"Foot Binding and Cosmetic Surgery" Fri Mar-18-05 08:27 AM by Nettrice
One of the girls I mentor told me that if she had money she would elect to have cosmetic surgery. It is no wonder. Television has plenty of shows that feature women (and some men) who will go to all lengths to mold their bodies or parts of their bodies into a "beauty" standard, some to an extreme (Jocelyne Wildenstein or Michael Jackson): http://www.askmen.com/fashion/austin/23_fashion_style.html. More in the case of women than men, cosmetic surgery is supposed to make us more desirable, more able to marry, and have a higher social status. To my little sister, the ticket out of her current circumstances may be surgery. Of course this is crazy but I needed to find examples to show her how crazy it is.
Last night, I saw a show on Nature channel that documented the process of foot binding that was commonplace less than 100 years ago:
"Foot binding was more than a fashion statement, it was a way of life for about one billion women as well as the men around them. It took much more than laws and protests to bring foot binding to an end. Foot binding had higher consequences, greater appeal, and is more desirable than any other practice women implemented to be beautiful in history. It cannot be seen as a simple fashion statement. It was part of the society, the roots being buried under many parts of Chinese culture. It had roots in making a woman more desirable, marriageability, and higher social status. Foot binding not only crippled the women who went through the process but as well as crippled women in China for centuries.
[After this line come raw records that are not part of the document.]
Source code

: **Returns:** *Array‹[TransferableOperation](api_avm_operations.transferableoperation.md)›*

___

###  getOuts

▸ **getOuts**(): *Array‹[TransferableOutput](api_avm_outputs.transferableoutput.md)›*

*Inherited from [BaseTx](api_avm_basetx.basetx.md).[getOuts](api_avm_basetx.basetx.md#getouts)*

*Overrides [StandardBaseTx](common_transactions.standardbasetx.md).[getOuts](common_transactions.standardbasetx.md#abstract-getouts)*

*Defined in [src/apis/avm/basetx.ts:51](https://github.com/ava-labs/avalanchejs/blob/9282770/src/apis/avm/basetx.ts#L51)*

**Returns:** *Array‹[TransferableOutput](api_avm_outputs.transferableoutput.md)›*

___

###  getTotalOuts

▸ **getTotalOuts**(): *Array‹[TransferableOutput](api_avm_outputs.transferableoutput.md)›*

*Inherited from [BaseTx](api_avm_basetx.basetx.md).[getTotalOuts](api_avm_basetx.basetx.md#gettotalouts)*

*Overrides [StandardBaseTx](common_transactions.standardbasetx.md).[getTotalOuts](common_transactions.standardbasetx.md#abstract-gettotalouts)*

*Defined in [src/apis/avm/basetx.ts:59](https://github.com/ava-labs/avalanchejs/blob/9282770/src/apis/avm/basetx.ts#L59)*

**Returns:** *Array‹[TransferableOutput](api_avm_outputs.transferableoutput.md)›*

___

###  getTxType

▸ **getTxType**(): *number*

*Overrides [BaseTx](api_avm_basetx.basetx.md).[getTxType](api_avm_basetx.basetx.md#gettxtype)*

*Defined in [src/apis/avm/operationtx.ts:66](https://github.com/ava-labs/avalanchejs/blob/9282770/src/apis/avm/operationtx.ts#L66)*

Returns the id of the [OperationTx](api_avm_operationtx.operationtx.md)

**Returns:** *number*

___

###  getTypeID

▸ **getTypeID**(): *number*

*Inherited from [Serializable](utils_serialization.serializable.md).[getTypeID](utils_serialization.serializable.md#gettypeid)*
Being crippled by foot binding, they had such a little role in the government. It was a custom that started out to define beauty but ended up defining the way the society was." - http://www.ccds.charlotte.nc.us/History/China/04/hutchins/hutchins.htm
If you read to whole article, you will find that men played a critical role in perpetuating the practice of foot binding. Today, in the medical and media industries, cosmetic surgery is done mostly by men...to women. At the top of many guy's lists of women who are most desirable are women who obviously had cosmetic surgery. Star Jones gets a tummy tuck (and other work done) and snags a husband. There are plenty of sites that show the before and after of many women in entertainment and the media.
What message does all this send the average girl? Or boy? Does the practice of elective cosmetic surgery play a role in maintaining sexism?